-- Problem 1 --
Rewrite the passage of the Miss Indonesia 2019 text starting with "Indonesian beauty pageant" and going on through "Miss World 2019.", putting "coronation night" in place of "awarding night".
-- Problem 2 --
In the Miss Indonesia 2019 text, who crowned the winner?

-- Text --

<<<<

- Date: February 15, 2019
- Presenters: Robby Purba, Daniel Mananta, Amanda Zevannya
- Entertainment: Judika, Siti Badriah, Brisia Jodie, Arsy Widianto
- Venue: MNC Studio, Kebon Jeruk, Jakarta, Indonesia
- Broadcaster: RCTI
- Entrants: 34
- Placements: 15
- Winner: Princess Mikhaelia Audrey Megonondo Jambi
- Congeniality: Ni Putu Junita Pratiwi Bali

= Miss Indonesia 2019 =

Indonesian beauty pageant

Miss Indonesia 2019, the 15th edition of the Miss Indonesia pageant was held on February 15, 2019, at MNC Studio, Kebon Jeruk, Jakarta, Indonesia. Miss World 2018, Vanessa Ponce of Mexico attended the awarding night. Alya Nurshabrina as Miss Indonesia 2018 from West Java crowned her successor, Princess Mikhaelia Audrey Megonondo from Jambi. She will represent Indonesia on Miss World 2019.

>>>>

-- Source information --
<<<<

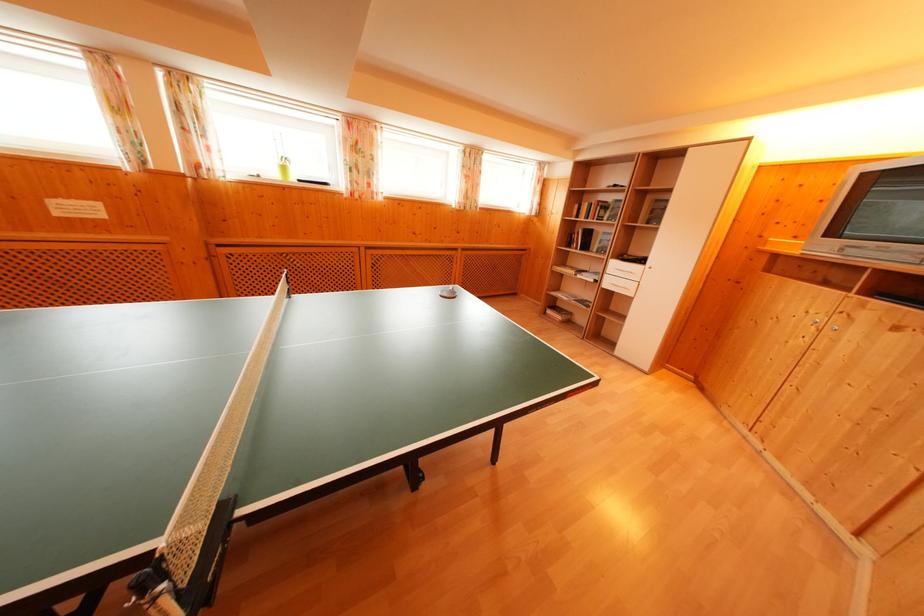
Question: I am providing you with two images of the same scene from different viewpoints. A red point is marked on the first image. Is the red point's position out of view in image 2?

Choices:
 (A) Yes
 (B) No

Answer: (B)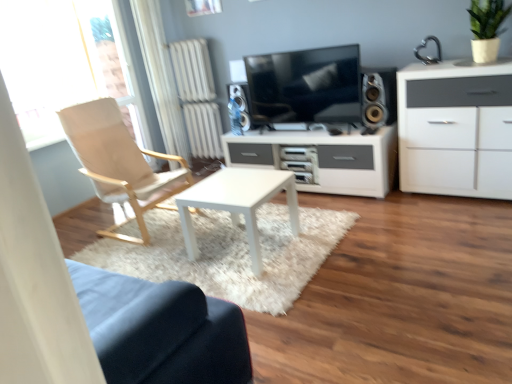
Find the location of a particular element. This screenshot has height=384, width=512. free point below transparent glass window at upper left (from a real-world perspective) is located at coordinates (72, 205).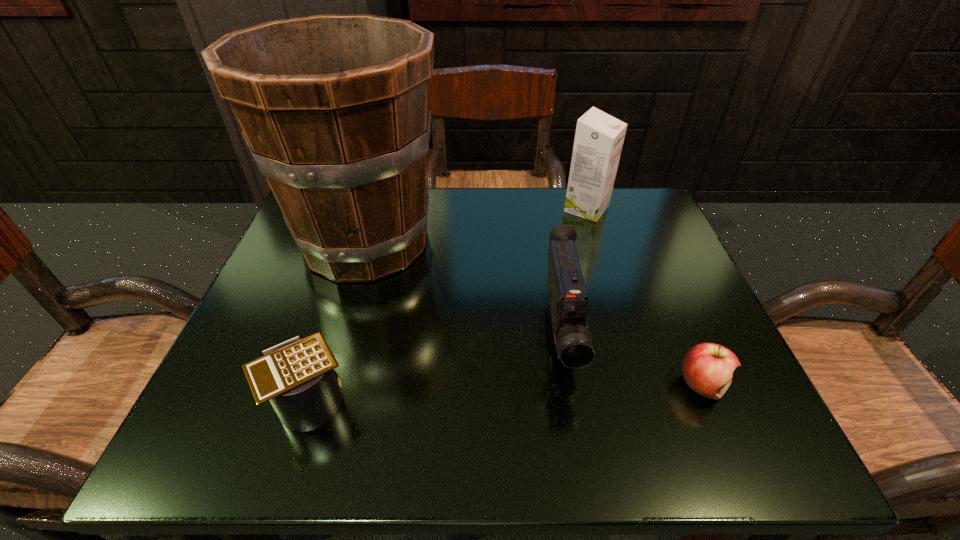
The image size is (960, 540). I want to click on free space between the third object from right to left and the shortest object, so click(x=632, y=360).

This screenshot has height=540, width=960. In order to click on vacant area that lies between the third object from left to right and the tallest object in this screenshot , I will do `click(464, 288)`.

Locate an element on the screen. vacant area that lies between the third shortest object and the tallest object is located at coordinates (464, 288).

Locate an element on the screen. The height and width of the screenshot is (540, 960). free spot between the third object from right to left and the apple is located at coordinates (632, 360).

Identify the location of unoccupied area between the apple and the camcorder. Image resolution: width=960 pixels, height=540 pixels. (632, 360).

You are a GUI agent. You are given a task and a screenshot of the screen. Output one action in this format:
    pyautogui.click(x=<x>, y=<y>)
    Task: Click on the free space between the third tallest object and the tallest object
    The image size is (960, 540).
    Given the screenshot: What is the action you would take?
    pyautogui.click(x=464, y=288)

>>>>

-- Task response 1 --
Indonesian beauty pageant

Miss Indonesia 2019, the 15th edition of the Miss Indonesia pageant was held on February 15, 2019, at MNC Studio, Kebon Jeruk, Jakarta, Indonesia. Miss World 2018, Vanessa Ponce of Mexico attended the coronation night. Alya Nurshabrina as Miss Indonesia 2018 from West Java crowned her successor, Princess Mikhaelia Audrey Megonondo from Jambi. She will represent Indonesia on Miss World 2019.

-- Task response 2 --
Alya Nurshabrina, Miss Indonesia 2018 from West Java.